Bild: Alle wollen Lachgas. Gibt's beim Späti oder wie hier in Amsterdam direkt…
Lachgas ist eine super Sache. Man kann damit alles Mögliche machen.
Raketentreibstoff verbessern, Sprühsahnedosen auf Druck bringen,
Zahnarztpatient:innen betäuben. Und man kann es durch Luftballons
einatmen, um high zu werden. Das High hält zwischen 30 Sekunden und ein
paar Minuten. Es fühlt sich gut an, irgendwie warm, bisschen euphorisch,
manchmal richtig lustig.
Bei Jugendlichen ist [1][Lachgas voll im Trend, Tendenz steigend]. Kein
Wunder: Die Kartuschen kriegt man easy am Späti oder online und braucht
nicht mal einen Ausweis. Als „Sahnebereiter“ deklariert, ist der Verkauf
von Lachgas in den meisten Orten in Deutschland legal und unterliegt keiner
Altersbeschränkung.
Seit dem 1. Januar 2025 ist das in Hamburg und Osnabrück anders. Die beiden
Städte verbieten den Verkauf von Lachgas an Minderjährige. Das Verbot kommt
nicht überraschend. Einige Landkreise sind schon so weit, über eine
bundesweite Regelung wird diskutiert.
In Frankreich ist der Verkauf an unter 18-Jährige schon verboten,
Großbritannien, Dänemark und die Schweiz haben Lachgas als Droge
eingestuft. Schon lange fordern Expert:innen auch für Deutschland ein
Verkaufsverbot für Minderjährige. Und sie haben [2][dafür gute Argumente].
Erstens ist Lachgas nicht gerade billig. Eine Zwei-Kilo-Flasche, die man an
einem Abend leeren kann, kostet 70 Euro. Den meist jungen
Konsument:innen ist es das wert. Der Umsatz hat sich in den letzten
Jahren fast verdoppelt. 17 Prozent der Schüler:innen in Frankfurt/M. zum
Beispiel haben Lachgas schon mal probiert.

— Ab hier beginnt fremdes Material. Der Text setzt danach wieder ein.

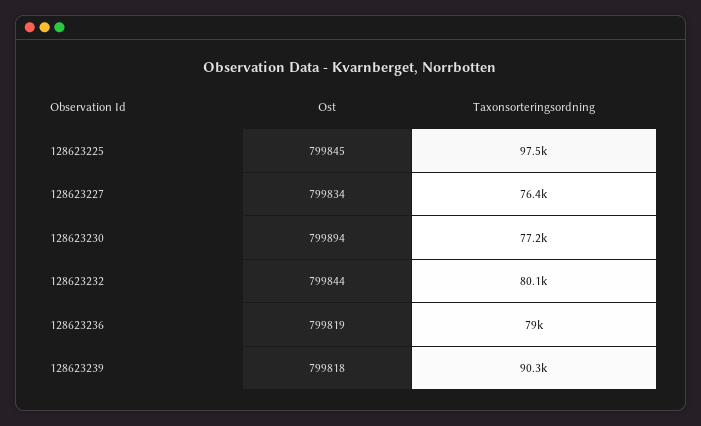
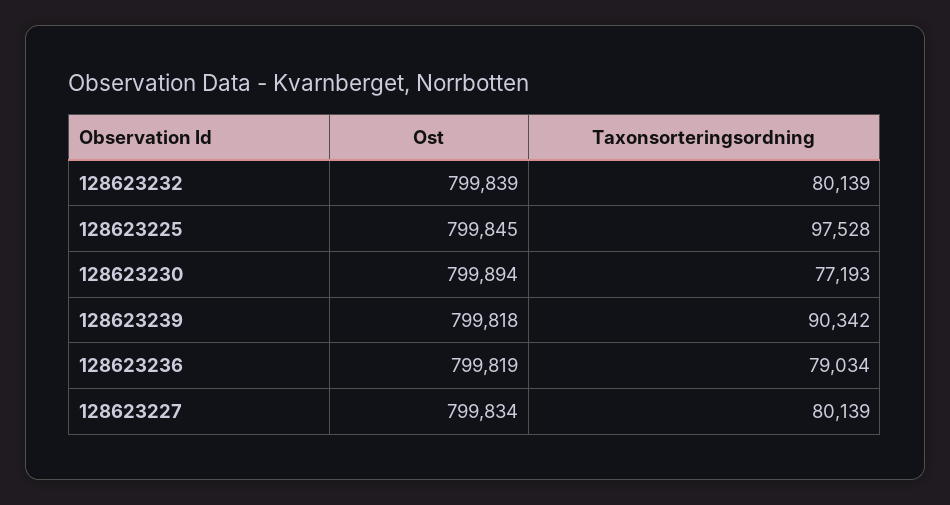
  {
    "Ost": {
      "128623225": 799845,
      "128623227": 799834,
      "128623230": 799894,
-     "128623232": 799844,
+     "128623232": 799839,
      "128623236": 799819,
      "128623239": 799818
    },
    "Taxonsorteringsordning": {
      "128623225": 97528,
-     "128623227": 76400,
+     "128623227": 80139,
      "128623230": 77193,
      "128623232": 80139,
      "128623236": 79034,
      "128623239": 90342
    }
  }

Noch mehr als um ihr Taschengeld sorgen sich die Expert:innen um die
Gesundheit der Inhalierenden. Für diese ist [3][Lachgas auf die Dauer
extrem schädlich]. Es wirkt auf das zentrale Nervensystem und hemmt die
Aufnahme von Vitamin B12, das unsere Nerven brauchen, um zu funktionieren.
Wenn man regelmäßig konsumiert, kann das Nervensystem nachhaltig zerstört
werden, mit Folgen für Körper und Psyche. Manche Betroffene spüren ihre
Extremitäten nicht mehr richtig, können nicht mehr laufen, nässen ein oder
entwickeln Paranoia. Lachgas kann psychisch abhängig machen.
Den Lachgas-Verkauf an Minderjährige zu verbieten, ist trotzdem falsch.
Erstens bringen Verbote selten etwas. [4][Es ist gut belegt, dass der
Konsum von Drogen nicht durch Verbote verhindert wird]. Bei Jugendlichen
erhöhen Verbote bisweilen sogar den Reiz. Jugendliche werden sich Lachgas
also trotzdem besorgen.
## Lachen gegen Leistungszwang
Ein Verkaufsverbot beruhigt also höchstens besorgte Erwachsene, die hoffen,
dass Teenies dann endlich ihre Zimmer aufräumen oder Hausaufgaben machen.
Den jugendlichen Konsument:innen bringt das überhaupt nichts, außer
[5][Stigmatisierung und Kriminalisierung].
Außerdem bekämpft das Verbot bloß die Symptome. Würde man wirklich was für
Jugendliche tun wollen, müsste man nach den Ursachen des zunehmenden
Lachgas-Konsums fragen. Warum nehmen immer mehr Jugendliche in Kauf, nicht
mehr laufen zu können, nur um für 30 Sekunden ihre Probleme zu vergessen?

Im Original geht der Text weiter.